Daily injections, long hospital admissions, sugar monitoring, gangrenous feet are among signs that make you recognise someone with diabetes. It is Men's Health Awareness Month and in this article, we will be exploring how the condition affects them.
Diabetes mellitus is a chronic disease which sets in as a result of inadequate levels of insulin in the blood. This deficiency can be acquired or inherited. A lack of insulin; the hormone that controls blood glucose levels; leads to increased amounts of blood glucose and damage to vital organs. About 150 million people worldwide are estimated to be living with this disease currently. Sadly, this number is on the rise. There are two types, and they are called Type 1 and Type 2.
Causes and Risk Factors
Type 1: In this type, the pancreas cannot produce insulin. An autoimmune condition, this is a type of diabetes in which the body?s defence system attacks beta cells which produce insulin. It is common in children and adolescents.
Type 2: The body fails to respond well to the insulin produced. Here, the cells cannot utilize blood glucose efficiently to produce energy. The blood glucose, therefore, becomes high and eventually causes these cells to become resistant to insulin. It is more common and thus accounts for a vast majority of cases. Type 2 diabetes is found mostly in adults and recently, adolescents.
These include high blood pressure, smoking, obesity and pre-diabetes. Prediabetes is a condition where blood glucose levels are higher than should be but not high enough for a diagnosis of diabetes to be made.
Diabetes tends to run in families, so the presence of a family member with diabetes increases the likelihood of another family member having diabetes.
Men have been found to be at higher risk of type 2 diabetes than women.
Other risk factors are high alcohol consumption, poor sleep, unhealthy diets high in sugars and low in beneficial nutrients, being physically inactive, a high cholesterol level, having more fat around the waist and abdomen. In addition, being of African descent puts people at higher risk of diabetes.
Type 1- excessive urination, thirst, weight loss and fatigue
Type 2- early symptoms are often absent and it is often undetected for years until complications set in.
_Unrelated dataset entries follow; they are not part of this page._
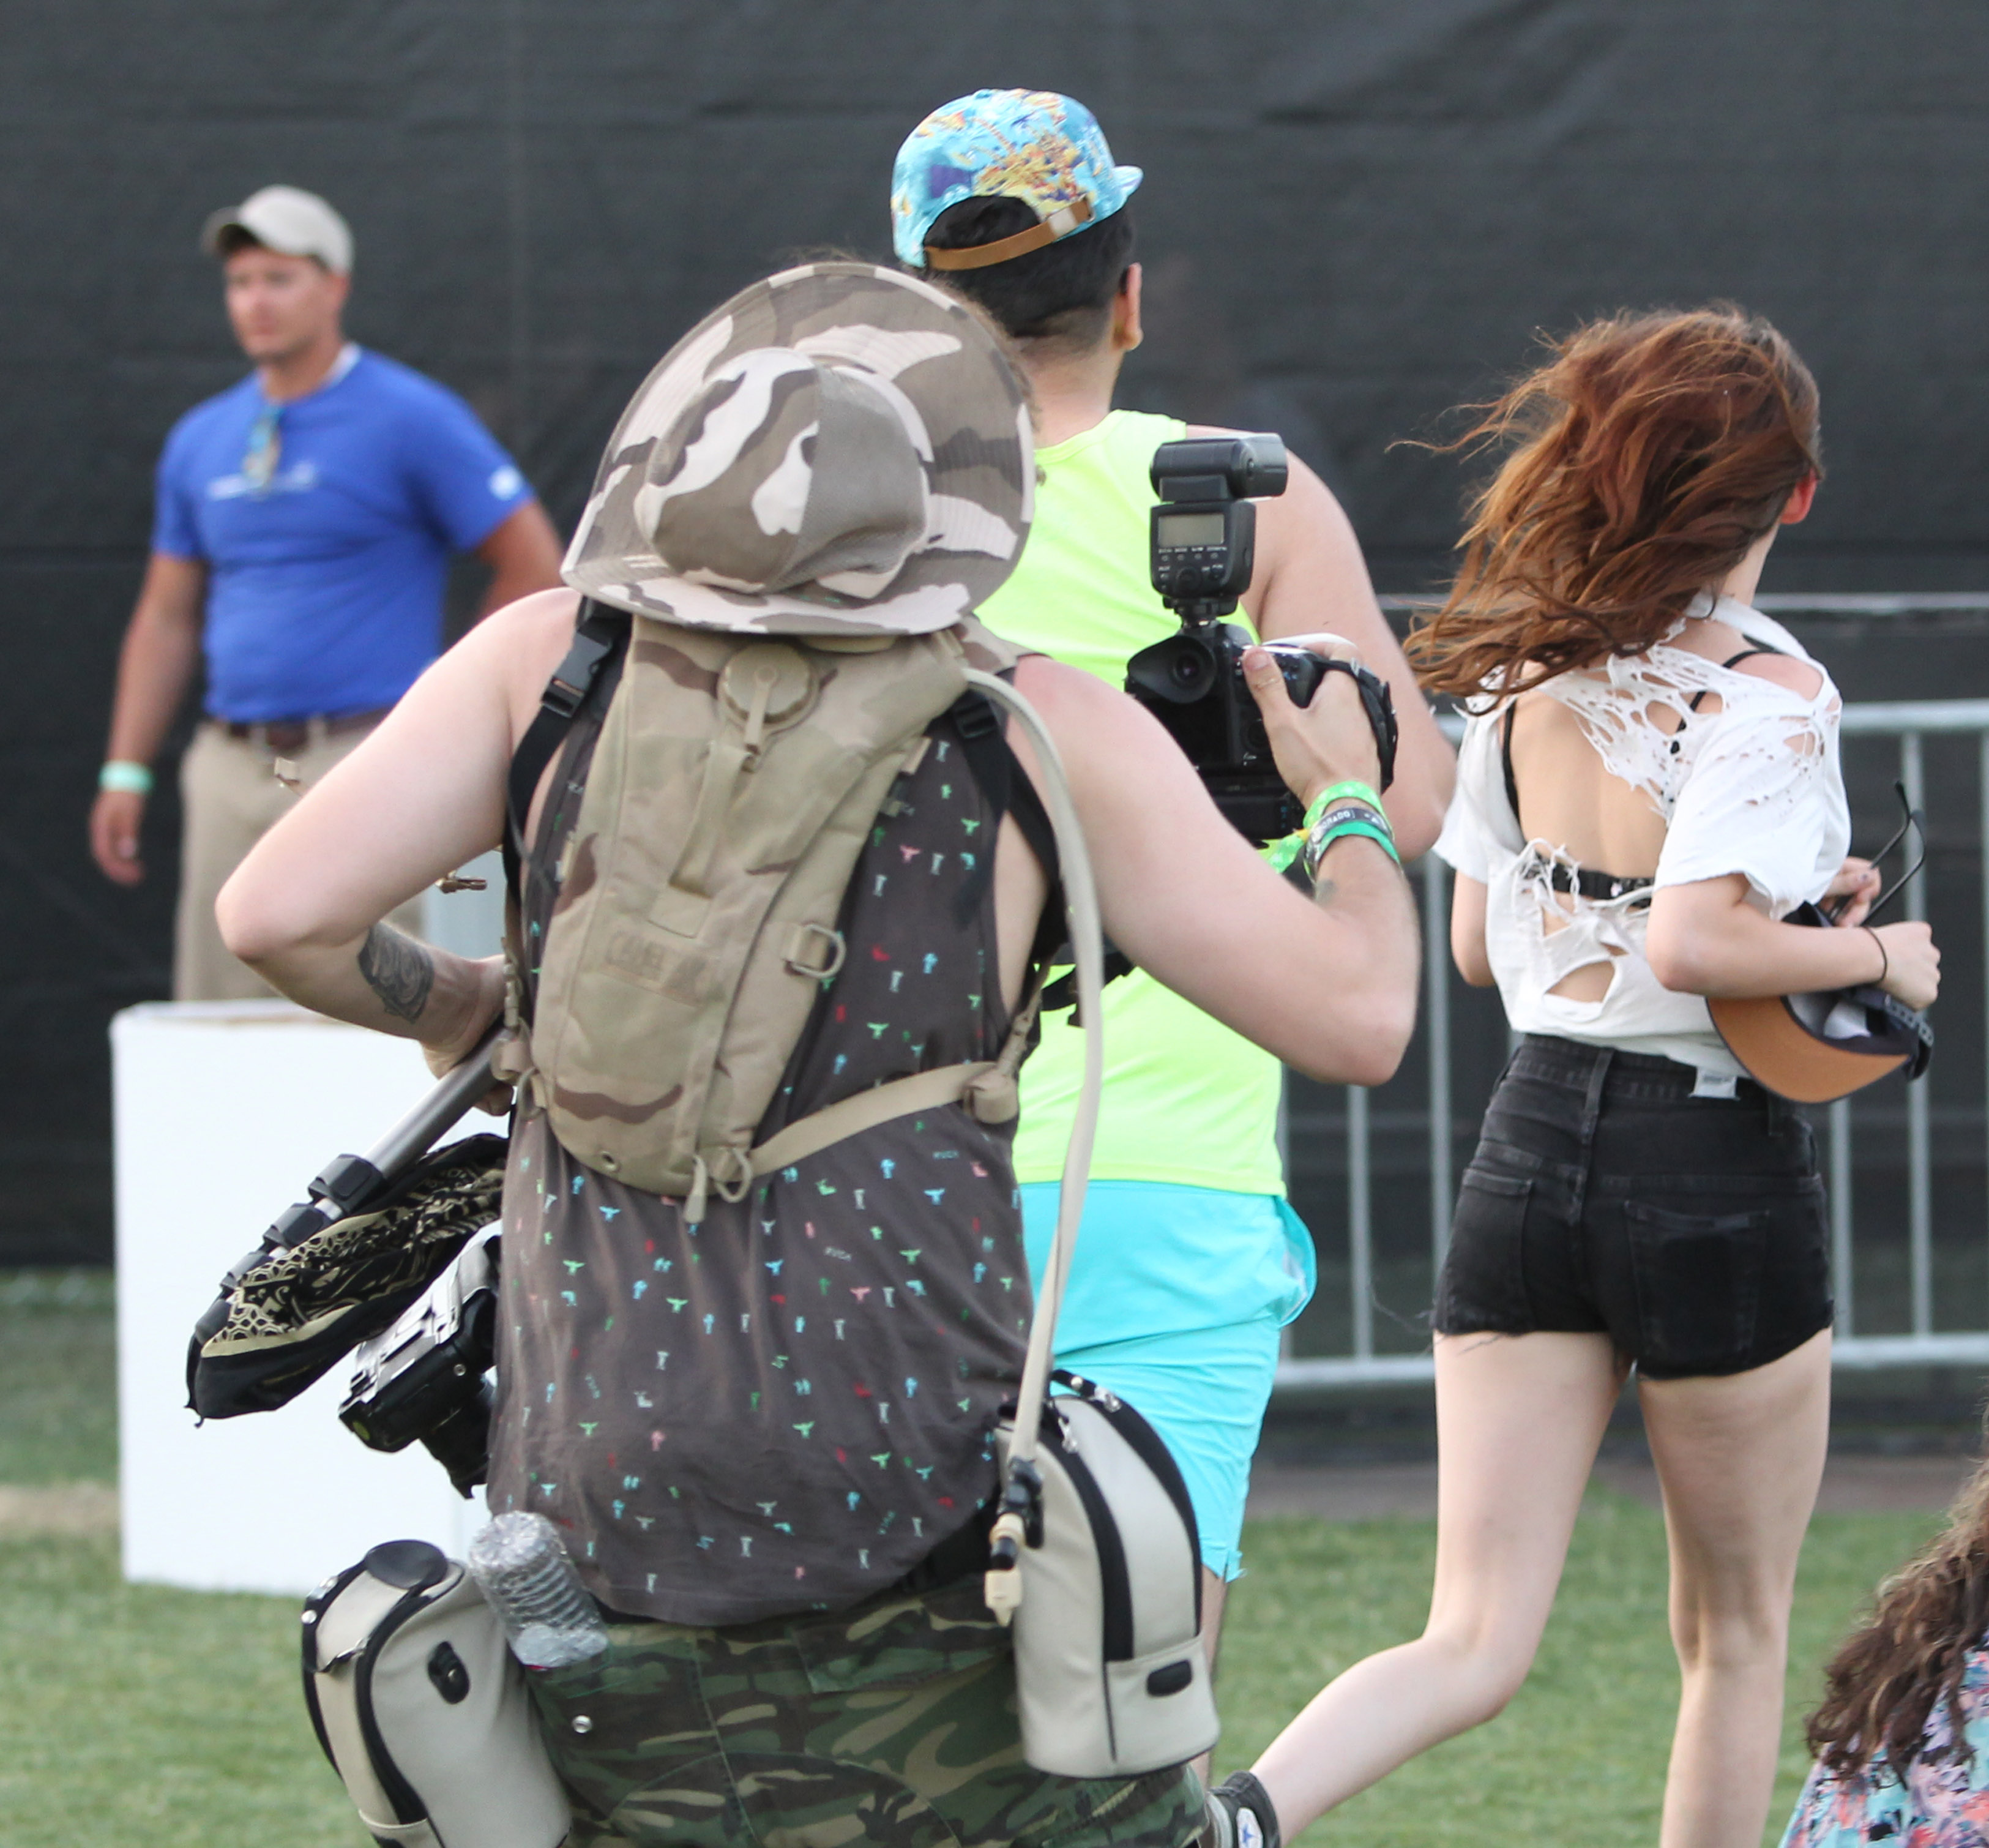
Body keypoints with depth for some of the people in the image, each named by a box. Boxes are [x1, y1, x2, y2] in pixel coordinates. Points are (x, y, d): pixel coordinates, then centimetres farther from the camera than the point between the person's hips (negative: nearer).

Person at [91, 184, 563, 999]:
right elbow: (168, 616, 20)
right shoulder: (202, 440, 14)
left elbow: (535, 568, -3)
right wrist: (125, 772, 12)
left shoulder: (411, 421, -4)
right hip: (230, 771, 6)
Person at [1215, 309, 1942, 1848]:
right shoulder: (1768, 691, -13)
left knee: (1476, 1643, 1)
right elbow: (1689, 943, -25)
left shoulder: (1527, 673, 6)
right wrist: (1872, 953, -9)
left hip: (1532, 1145, 5)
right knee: (1736, 1636, 15)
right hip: (1715, 1174, -5)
Other symptoms which are warning signs are frequent urination which is due to the urinary tract infection especially when the kidneys are affected. Others are irritability, skin infections, loss of sensation in hands and feet, fruity mouth odour and wounds that take longer than usual to heal.
Complications of diabetes affect the eyes, heart, kidney and nerves. There is also impaired healing of wounds that can lead to foot ulcers called Diabetes Mellitus Foot Syndrome (DMFS)
Men and Diabetes
Men are at higher risk than women. Diabetes makes a man more likely to have low testosterone levels. This, in turn, causes a lower sex drive, depression, reduced muscle mass and low levels of energy. Erectile dysfunction is another symptom. Diabetes makes this condition occur far earlier than it does in men who do not have diabetes.
Men with diabetes who can sustain an erection still contend with retrograde ejaculation which is when a reduced amount of semen is produced. In this case, it flows into the bladder instead of the urethra- its normal route out of the body.
The damage caused by diabetes to the body's blood vessels affects those supplying the bladder, urethra and penis. This accounts for the symptoms in the genitourinary system.
Diagnosis is made using blood glucose measurements. The presence of abnormal levels of glucose in the blood is suggestive of diabetes and may need to be confirmed by further testing. Examples of these tests include random blood glucose, fasting blood glucose, oral glucose tolerance and haemoglobin A1C.
A healthy diet and physical exercise can treat early stages and prevent prediabetes from progressing. Insulin injections have increased survival rates substantially and are commenced by a doctor. The individual is trained on how to inject this medication which is needed at regular intervals in a day. Oral blood glucose lowering medications can also be prescribed by a doctor.
Complicated cases are managed by a team of specialists like endocrinologists, dieticians, neurologists and surgeons due to the different organ systems involved.
As shown above, diabetes is a debilitating disease that causes pain and drastically limits an individual's quality of life. For this reason, it is imperative to gear efforts towards prevention and early detection. A healthy diet and exercise are two of the cardinal aspects of achieving this. Regular screening via blood glucose tests and medical check-ups help catch cases early. In all detected cases, early treatment should be carried out. Compliance with such treatment must be adhered to in order to prevent complications.